Put the lines of the records below, from the first line through the one containing "Перед собравшимися выступили", into a Markdown table with the columns Row and Line. Number each row and leave out any blank lines.
######
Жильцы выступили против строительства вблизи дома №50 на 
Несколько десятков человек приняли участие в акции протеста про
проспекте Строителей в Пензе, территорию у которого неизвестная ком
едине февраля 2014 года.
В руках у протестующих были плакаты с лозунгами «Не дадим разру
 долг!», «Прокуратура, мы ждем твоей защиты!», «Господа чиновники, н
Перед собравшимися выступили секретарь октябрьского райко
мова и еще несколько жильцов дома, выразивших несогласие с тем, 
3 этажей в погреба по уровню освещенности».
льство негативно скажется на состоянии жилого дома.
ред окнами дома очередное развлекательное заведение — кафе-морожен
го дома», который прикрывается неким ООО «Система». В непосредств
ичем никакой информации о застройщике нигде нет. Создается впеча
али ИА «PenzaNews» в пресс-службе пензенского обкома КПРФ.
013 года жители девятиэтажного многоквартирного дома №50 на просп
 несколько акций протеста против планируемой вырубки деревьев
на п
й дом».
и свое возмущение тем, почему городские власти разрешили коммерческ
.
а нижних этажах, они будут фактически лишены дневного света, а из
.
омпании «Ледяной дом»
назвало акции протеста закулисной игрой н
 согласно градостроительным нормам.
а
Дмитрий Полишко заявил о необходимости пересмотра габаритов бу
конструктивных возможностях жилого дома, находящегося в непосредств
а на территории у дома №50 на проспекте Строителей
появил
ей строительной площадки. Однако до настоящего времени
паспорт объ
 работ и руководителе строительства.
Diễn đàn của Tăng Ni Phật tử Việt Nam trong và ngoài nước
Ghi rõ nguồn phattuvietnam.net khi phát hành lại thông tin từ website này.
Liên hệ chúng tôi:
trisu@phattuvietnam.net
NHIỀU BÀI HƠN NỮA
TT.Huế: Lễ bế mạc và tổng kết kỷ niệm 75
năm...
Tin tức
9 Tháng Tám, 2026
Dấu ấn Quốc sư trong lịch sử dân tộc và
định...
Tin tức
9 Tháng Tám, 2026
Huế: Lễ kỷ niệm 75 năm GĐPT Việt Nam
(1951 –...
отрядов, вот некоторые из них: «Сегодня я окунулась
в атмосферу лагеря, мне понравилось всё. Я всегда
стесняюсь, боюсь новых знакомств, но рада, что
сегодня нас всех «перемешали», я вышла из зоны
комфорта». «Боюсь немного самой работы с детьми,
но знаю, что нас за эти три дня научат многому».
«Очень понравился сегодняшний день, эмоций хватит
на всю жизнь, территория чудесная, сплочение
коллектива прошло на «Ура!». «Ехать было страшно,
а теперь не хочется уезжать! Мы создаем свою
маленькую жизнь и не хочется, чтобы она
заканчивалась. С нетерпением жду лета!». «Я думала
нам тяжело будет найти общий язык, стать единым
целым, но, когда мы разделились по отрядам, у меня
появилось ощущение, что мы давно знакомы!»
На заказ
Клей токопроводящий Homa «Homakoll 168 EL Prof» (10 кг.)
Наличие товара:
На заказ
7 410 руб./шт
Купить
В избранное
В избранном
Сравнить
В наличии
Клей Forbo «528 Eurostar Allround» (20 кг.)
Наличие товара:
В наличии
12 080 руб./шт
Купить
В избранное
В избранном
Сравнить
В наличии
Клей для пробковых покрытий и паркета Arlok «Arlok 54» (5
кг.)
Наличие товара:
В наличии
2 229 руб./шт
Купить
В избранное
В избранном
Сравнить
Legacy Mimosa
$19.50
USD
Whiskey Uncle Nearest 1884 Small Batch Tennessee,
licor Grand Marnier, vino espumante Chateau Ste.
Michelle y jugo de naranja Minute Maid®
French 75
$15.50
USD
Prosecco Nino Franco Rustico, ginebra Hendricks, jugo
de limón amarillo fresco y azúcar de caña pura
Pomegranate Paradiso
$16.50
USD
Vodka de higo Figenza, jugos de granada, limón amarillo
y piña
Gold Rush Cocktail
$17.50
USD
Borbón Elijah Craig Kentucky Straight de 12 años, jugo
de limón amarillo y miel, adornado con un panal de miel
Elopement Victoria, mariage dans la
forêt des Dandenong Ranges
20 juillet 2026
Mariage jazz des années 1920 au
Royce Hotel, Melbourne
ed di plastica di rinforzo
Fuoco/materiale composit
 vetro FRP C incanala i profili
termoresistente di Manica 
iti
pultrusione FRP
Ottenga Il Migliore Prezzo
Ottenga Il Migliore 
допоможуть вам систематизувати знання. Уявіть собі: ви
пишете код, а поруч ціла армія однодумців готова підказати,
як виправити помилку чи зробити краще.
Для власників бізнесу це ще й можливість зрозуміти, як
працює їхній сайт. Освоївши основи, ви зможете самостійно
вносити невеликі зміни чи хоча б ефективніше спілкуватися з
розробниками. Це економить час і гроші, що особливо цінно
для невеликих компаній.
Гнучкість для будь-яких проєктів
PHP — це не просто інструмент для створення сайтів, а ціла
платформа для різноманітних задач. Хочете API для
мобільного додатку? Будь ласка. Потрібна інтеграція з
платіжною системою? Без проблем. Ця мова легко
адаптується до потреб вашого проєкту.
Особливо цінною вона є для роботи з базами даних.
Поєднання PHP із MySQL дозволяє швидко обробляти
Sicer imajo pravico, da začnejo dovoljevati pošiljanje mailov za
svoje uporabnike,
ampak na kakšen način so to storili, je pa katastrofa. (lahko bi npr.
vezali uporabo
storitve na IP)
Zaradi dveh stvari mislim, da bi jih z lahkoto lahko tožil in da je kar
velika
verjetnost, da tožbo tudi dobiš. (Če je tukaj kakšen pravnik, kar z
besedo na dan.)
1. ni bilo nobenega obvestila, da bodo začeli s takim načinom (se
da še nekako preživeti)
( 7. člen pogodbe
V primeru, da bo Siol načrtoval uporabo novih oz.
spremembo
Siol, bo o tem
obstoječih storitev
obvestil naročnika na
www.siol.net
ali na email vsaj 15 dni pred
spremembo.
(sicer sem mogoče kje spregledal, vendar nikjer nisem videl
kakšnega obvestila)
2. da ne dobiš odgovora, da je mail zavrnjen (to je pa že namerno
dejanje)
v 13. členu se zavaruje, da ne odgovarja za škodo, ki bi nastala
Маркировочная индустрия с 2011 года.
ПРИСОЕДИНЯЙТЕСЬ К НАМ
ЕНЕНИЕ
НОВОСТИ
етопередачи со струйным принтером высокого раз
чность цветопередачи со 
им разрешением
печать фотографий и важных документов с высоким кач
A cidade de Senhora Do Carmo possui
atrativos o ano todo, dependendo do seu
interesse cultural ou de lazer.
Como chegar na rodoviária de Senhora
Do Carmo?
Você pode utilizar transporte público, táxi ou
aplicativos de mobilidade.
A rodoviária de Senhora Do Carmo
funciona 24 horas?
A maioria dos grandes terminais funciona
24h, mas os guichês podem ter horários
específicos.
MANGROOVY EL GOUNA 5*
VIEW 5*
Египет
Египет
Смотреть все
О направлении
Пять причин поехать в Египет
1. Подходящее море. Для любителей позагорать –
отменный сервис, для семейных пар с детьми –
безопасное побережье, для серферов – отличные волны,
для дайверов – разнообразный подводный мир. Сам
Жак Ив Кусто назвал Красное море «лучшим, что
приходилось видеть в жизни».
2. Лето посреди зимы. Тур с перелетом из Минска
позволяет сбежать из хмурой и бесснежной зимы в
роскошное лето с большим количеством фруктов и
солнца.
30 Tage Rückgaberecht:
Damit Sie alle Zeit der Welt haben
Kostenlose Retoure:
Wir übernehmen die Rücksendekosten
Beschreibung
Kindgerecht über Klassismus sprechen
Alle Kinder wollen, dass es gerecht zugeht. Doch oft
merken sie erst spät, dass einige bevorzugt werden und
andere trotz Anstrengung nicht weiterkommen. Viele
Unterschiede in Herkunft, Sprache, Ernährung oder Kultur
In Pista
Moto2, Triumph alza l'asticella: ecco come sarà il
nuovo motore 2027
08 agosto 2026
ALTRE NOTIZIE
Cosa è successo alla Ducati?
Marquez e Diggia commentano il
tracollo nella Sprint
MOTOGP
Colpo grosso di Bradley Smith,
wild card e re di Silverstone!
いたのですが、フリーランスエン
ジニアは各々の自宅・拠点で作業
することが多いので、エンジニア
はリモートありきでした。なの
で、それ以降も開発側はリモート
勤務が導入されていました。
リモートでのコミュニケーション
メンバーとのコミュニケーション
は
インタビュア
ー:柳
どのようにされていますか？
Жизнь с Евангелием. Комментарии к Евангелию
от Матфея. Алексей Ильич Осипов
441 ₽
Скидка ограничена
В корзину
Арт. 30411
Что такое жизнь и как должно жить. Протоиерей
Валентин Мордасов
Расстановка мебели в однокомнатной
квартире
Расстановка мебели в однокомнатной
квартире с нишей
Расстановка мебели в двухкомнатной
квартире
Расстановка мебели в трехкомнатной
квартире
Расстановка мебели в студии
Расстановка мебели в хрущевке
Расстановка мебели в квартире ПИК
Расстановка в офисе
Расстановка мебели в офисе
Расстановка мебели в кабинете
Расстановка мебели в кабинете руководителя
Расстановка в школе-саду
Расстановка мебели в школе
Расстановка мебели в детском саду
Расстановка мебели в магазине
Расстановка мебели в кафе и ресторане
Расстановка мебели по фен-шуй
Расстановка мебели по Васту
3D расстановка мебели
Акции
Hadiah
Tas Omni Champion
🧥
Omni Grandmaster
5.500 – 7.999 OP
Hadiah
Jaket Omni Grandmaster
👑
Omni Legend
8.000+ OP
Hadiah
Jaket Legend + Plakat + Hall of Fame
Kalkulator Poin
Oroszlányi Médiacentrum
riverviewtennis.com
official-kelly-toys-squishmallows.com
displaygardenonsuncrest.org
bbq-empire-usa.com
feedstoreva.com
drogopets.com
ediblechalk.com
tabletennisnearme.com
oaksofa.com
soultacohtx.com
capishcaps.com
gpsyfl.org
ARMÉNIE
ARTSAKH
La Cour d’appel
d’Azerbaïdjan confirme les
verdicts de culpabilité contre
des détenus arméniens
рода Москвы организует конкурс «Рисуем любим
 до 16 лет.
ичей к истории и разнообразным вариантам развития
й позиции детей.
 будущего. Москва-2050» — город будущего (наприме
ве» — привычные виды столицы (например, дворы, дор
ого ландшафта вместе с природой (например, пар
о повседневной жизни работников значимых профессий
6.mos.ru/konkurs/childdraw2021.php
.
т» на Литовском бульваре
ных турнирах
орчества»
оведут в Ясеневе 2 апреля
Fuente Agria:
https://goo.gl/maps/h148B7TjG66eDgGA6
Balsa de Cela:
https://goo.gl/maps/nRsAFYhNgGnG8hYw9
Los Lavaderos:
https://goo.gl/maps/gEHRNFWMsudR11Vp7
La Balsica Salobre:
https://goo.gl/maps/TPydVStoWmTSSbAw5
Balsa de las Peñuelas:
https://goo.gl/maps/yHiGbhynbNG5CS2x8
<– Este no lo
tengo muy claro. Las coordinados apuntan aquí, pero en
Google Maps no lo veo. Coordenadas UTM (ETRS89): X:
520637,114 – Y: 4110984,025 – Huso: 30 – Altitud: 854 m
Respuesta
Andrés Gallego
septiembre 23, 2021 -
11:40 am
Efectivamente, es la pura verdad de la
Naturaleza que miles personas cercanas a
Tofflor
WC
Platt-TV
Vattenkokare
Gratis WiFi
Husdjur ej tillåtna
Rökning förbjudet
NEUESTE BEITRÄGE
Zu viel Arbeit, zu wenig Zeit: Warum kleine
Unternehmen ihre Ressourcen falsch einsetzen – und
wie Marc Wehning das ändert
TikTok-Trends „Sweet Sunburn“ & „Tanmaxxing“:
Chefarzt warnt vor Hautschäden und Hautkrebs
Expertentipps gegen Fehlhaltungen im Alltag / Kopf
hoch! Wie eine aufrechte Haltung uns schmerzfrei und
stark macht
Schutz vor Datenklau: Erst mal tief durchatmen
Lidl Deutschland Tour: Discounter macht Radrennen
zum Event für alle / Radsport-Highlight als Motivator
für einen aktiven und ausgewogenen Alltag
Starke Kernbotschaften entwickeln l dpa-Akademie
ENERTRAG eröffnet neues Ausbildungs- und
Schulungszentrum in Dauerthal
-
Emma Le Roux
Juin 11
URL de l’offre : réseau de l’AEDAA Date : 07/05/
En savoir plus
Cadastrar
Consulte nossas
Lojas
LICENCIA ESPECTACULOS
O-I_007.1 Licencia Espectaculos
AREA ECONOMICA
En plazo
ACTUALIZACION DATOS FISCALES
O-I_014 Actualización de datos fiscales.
######
→ **Completed exercise**:
| Row | Line |
|---|---|
| 1 | Жильцы выступили против строительства вблизи дома №50 на  |
| 2 | Несколько десятков человек приняли участие в акции протеста про |
| 3 | проспекте Строителей в Пензе, территорию у которого неизвестная ком |
| 4 | едине февраля 2014 года. |
| 5 | В руках у протестующих были плакаты с лозунгами «Не дадим разру |
| 6 |  долг!», «Прокуратура, мы ждем твоей защиты!», «Господа чиновники, н |
| 7 | Перед собравшимися выступили секретарь октябрьского райко |